- TEXTE FOURNI -
Dans les derniers articles de démystification, nous avons principalement répondu aux poncifs provenant des « no-coiners », c’est-à-dire des personnes qui ne possèdent pas de cryptomonnaies ou de bitcoins. Cependant, les personnes extérieures n’ont pas le monopole de la critique abusive de Bitcoin. Beaucoup d’idées reçues proviennent de partisans d’autres cryptomonnaies, nommées les altcoins. C’est le cas du poncif que nous étudions aujourd’hui.
Beaucoup d’altcoins ne sont que de pâles copies de Bitcoin légèrement modifiées. Leurs arguments sont souvent que le système de paiement Bitcoin est trop lent, qu’il ne supporte qu’un nombre limité de transactions, ou encore, qu’il est dénué de toute forme d’innovation.
Dans mon article sur les altcoins, je vous expliquais pourquoi les modifications des autres cryptomonnaies sont dangereuses pour leurs utilisateurs, et en quoi cela contrastait avec la nature même de Bitcoin. Ici, je souhaite vous expliquer pourquoi les choix techniques qui rendent Bitcoin « lent » ne sont pas des limitations, mais bien des compromis indispensables.
Pourquoi les transactions Bitcoin ne sont pas instantanées ?
La blockchain est un serveur d’horodatage utilisé pour éviter la double dépense des pièces sur Bitcoin. Le mécanisme du Consensus de Nakamoto assure qu’en moyenne, un bloc valide est trouvé toutes les 10 minutes.
Lorsque l’on réalise une transaction, il est généralement conseillé d’attendre 6 confirmations (c’est-à-dire 6 blocs) pour considérer cette transaction comme immuable. Cela veut dire que nous devons attendre en moyenne une heure (6 fois 10 minutes) pour qu’une transaction Bitcoin soit vraiment confirmée.

- DONNÉES FOURNIES -
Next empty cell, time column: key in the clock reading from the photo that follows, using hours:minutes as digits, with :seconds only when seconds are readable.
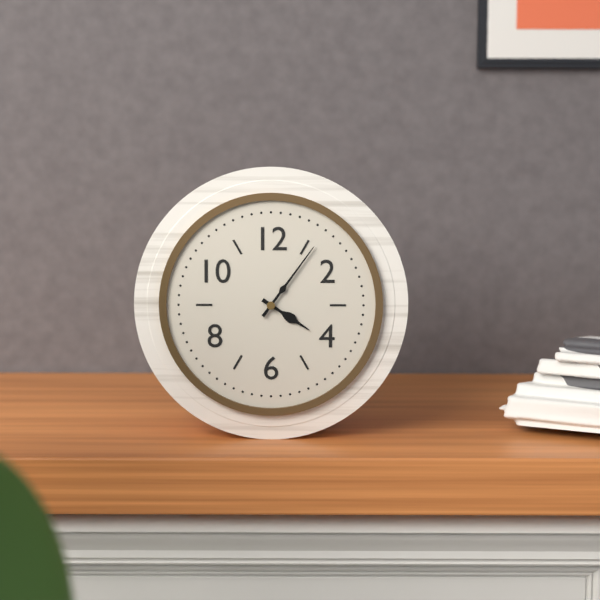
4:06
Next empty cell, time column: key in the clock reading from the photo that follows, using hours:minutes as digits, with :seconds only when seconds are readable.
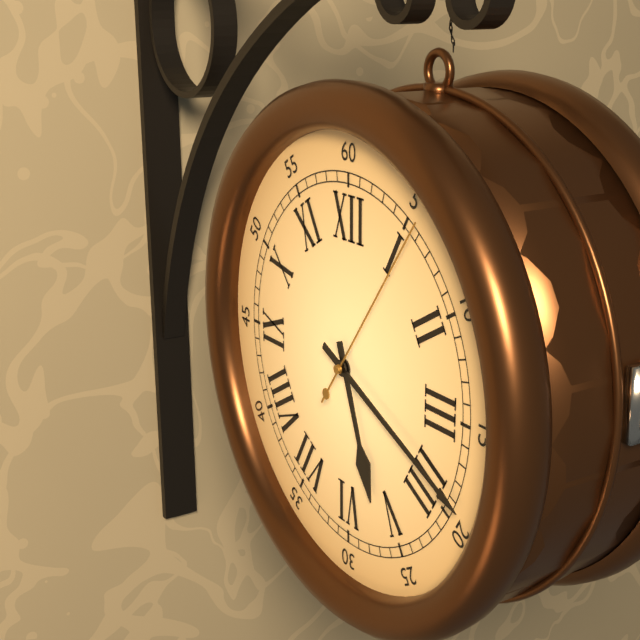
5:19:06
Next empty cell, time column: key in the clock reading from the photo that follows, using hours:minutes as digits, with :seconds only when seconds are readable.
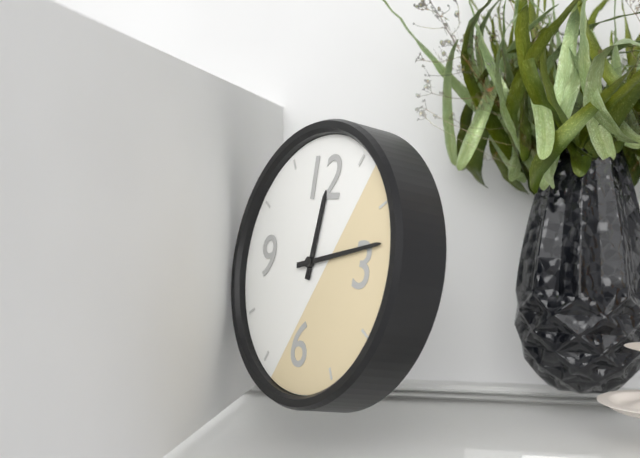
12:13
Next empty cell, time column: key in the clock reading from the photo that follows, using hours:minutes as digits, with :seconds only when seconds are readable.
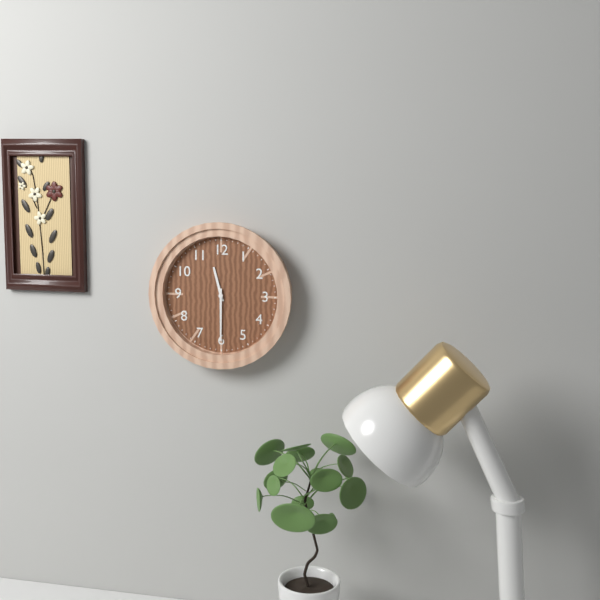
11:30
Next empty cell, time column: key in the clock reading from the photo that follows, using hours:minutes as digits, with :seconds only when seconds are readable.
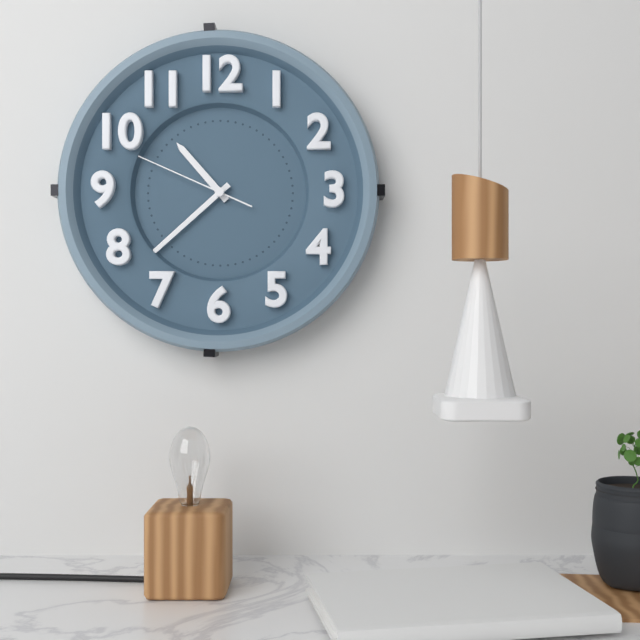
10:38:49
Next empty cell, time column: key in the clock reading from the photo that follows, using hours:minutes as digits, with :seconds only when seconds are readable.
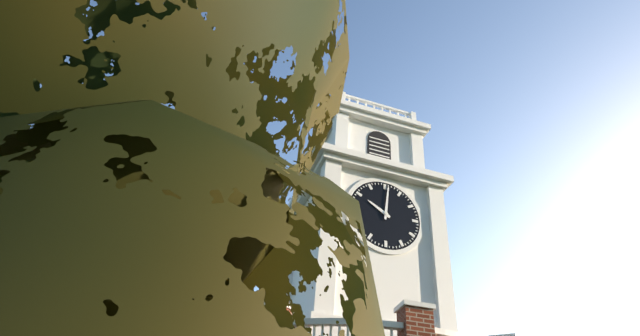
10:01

* * *

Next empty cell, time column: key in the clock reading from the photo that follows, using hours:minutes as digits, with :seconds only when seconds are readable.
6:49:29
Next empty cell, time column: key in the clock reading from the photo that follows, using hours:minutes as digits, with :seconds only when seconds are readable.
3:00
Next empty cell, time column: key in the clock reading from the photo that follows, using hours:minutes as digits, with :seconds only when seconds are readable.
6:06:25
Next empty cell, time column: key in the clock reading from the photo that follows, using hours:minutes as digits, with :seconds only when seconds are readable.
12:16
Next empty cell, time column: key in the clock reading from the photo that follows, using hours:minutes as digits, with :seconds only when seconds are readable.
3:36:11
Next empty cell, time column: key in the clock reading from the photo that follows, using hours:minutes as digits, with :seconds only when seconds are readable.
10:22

- LISTE DES TÂCHES -
1/ Modifiez le texte sur Bitcoin de « Beaucoup d’altcoins ne » à « toute forme d’innovation. » en y remplaçant « pâles copies » par « imitations sans éclat », puis donnez le passage ainsi obtenu.
2/ D'après le texte sur Bitcoin, combien de confirmations est-il généralement conseillé d'attendre avant de considérer une transaction comme immuable ?

- RÉSULTATS PAR TÂCHE -
1/
Beaucoup d’altcoins ne sont que de imitations sans éclat de Bitcoin légèrement modifiées. Leurs arguments sont souvent que le système de paiement Bitcoin est trop lent, qu’il ne supporte qu’un nombre limité de transactions, ou encore, qu’il est dénué de toute forme d’innovation.

2/ Six confirmations, c'est-à-dire six blocs.